### Data to process

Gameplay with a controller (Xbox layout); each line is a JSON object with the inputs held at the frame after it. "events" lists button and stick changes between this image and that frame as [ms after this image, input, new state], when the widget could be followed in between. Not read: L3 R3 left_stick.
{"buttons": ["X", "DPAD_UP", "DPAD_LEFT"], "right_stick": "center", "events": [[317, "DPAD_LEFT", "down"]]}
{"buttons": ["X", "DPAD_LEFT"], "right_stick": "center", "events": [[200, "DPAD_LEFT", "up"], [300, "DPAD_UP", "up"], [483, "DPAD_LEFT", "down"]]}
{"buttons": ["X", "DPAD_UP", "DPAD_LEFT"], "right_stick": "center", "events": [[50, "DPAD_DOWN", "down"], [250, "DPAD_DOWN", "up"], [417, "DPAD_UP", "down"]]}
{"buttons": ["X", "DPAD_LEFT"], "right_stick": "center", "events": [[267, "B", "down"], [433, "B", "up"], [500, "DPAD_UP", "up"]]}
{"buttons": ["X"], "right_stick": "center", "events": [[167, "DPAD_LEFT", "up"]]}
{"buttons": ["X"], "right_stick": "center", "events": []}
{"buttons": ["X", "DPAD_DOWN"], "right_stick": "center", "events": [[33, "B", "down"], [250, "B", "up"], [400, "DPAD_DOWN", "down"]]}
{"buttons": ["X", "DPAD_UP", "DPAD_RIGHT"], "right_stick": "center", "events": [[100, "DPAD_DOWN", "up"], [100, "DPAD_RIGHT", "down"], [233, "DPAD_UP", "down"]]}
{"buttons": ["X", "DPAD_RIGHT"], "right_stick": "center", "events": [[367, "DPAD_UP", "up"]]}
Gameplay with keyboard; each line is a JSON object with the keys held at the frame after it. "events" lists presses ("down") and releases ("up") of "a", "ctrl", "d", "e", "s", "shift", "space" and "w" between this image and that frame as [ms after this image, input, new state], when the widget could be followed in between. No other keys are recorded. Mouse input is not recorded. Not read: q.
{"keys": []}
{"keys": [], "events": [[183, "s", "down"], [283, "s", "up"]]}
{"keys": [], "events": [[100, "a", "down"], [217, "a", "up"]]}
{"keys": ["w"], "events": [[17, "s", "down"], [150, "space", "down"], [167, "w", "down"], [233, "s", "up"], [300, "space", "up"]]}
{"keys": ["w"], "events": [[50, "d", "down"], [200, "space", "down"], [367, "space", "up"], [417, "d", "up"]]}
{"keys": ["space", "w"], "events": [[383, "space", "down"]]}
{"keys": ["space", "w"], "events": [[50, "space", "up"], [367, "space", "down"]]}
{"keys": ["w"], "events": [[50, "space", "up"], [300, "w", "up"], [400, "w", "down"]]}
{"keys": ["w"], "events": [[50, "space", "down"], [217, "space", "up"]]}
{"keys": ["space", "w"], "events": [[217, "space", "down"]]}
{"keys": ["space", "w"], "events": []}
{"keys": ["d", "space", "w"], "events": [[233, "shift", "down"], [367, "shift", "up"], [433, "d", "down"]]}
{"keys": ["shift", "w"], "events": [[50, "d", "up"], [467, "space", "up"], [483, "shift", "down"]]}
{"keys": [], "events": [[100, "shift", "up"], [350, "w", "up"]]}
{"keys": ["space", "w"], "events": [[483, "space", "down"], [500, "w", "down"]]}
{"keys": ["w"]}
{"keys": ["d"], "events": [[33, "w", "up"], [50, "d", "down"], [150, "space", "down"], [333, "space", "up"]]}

### Exercise details
Among the lines above, count those that hold the word "when" and give only the count.

### Problem solution
2